▶ Input records:
════════
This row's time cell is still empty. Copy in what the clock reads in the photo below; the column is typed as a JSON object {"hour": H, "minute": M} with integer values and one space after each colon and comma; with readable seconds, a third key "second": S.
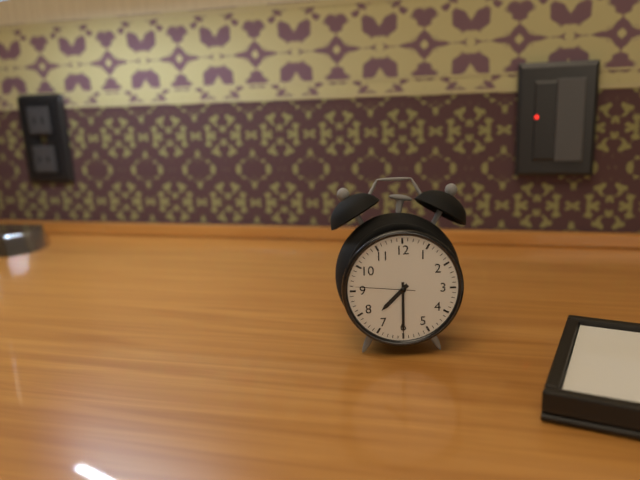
{"hour": 7, "minute": 30, "second": 46}
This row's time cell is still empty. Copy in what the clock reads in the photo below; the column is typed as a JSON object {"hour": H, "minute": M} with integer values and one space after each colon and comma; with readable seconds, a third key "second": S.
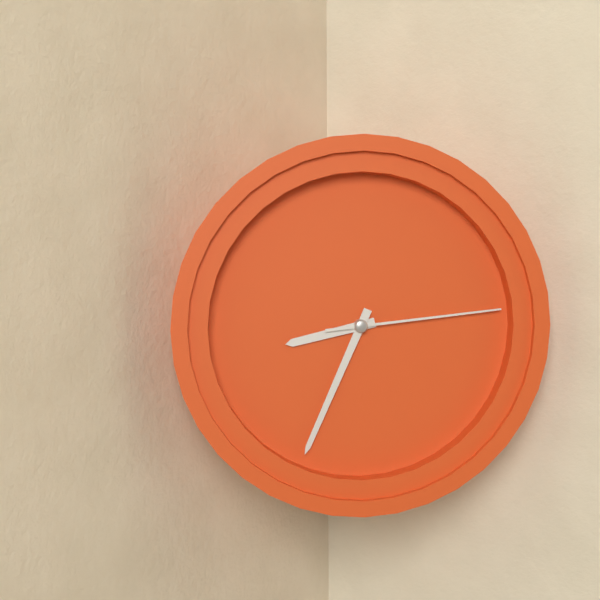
{"hour": 8, "minute": 34, "second": 14}
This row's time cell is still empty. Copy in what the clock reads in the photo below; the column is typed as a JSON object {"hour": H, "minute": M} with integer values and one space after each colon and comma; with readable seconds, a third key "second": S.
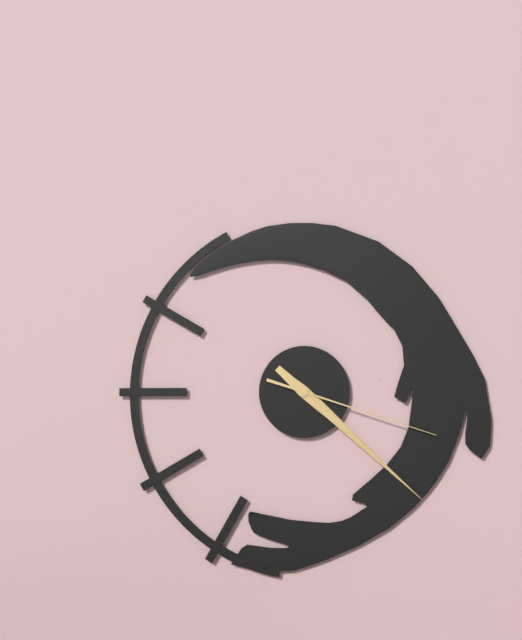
{"hour": 4, "minute": 22, "second": 18}
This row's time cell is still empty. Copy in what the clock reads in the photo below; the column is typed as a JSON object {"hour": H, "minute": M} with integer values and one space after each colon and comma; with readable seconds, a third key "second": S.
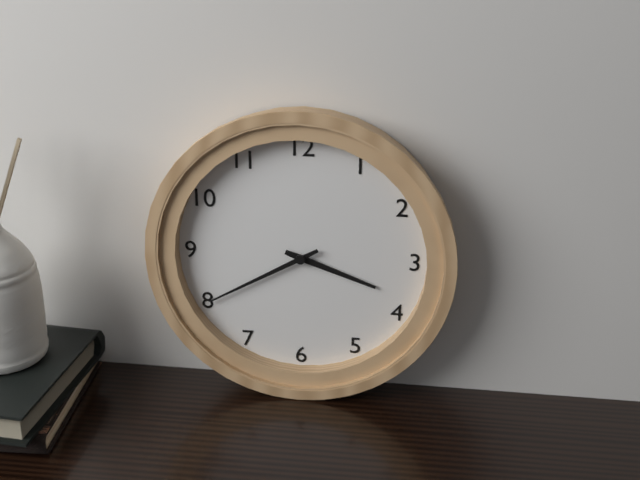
{"hour": 3, "minute": 40}
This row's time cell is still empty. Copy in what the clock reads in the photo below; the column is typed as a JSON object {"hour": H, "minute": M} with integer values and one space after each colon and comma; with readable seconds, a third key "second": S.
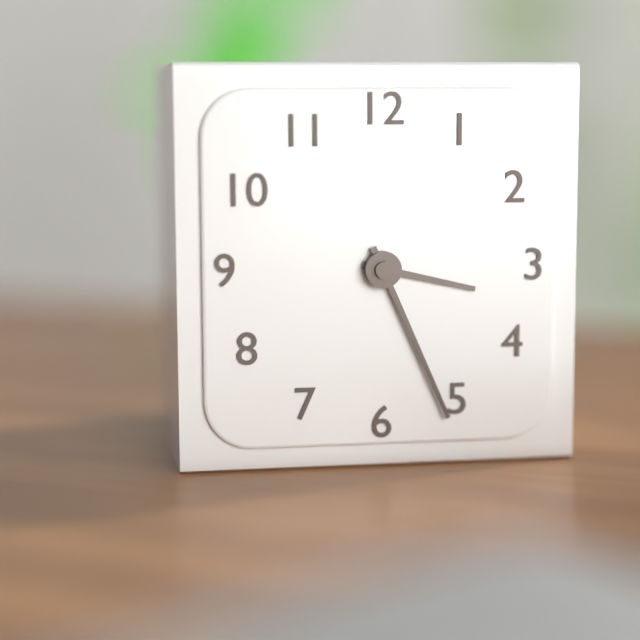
{"hour": 3, "minute": 26}
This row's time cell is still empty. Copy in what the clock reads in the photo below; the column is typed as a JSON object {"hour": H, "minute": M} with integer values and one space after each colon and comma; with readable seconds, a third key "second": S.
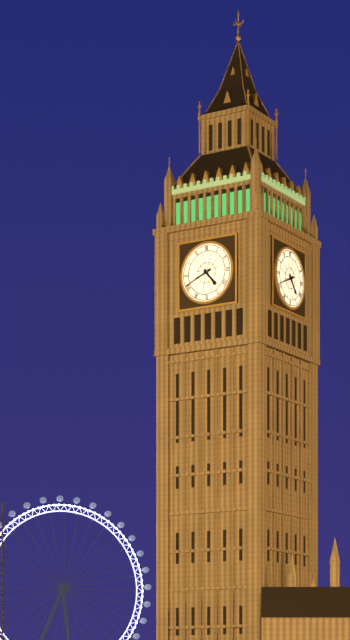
{"hour": 4, "minute": 41}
════════
▶ Exercise task: Reproduce every line of the entries above verbatim, omitting the pictures.

▶ Result:
This row's time cell is still empty. Copy in what the clock reads in the photo below; the column is typed as a JSON object {"hour": H, "minute": M} with integer values and one space after each colon and comma; with readable seconds, a third key "second": S.
{"hour": 7, "minute": 30, "second": 46}
This row's time cell is still empty. Copy in what the clock reads in the photo below; the column is typed as a JSON object {"hour": H, "minute": M} with integer values and one space after each colon and comma; with readable seconds, a third key "second": S.
{"hour": 8, "minute": 34, "second": 14}
This row's time cell is still empty. Copy in what the clock reads in the photo below; the column is typed as a JSON object {"hour": H, "minute": M} with integer values and one space after each colon and comma; with readable seconds, a third key "second": S.
{"hour": 4, "minute": 22, "second": 18}
This row's time cell is still empty. Copy in what the clock reads in the photo below; the column is typed as a JSON object {"hour": H, "minute": M} with integer values and one space after each colon and comma; with readable seconds, a third key "second": S.
{"hour": 3, "minute": 40}
This row's time cell is still empty. Copy in what the clock reads in the photo below; the column is typed as a JSON object {"hour": H, "minute": M} with integer values and one space after each colon and comma; with readable seconds, a third key "second": S.
{"hour": 3, "minute": 26}
This row's time cell is still empty. Copy in what the clock reads in the photo below; the column is typed as a JSON object {"hour": H, "minute": M} with integer values and one space after each colon and comma; with readable seconds, a third key "second": S.
{"hour": 4, "minute": 41}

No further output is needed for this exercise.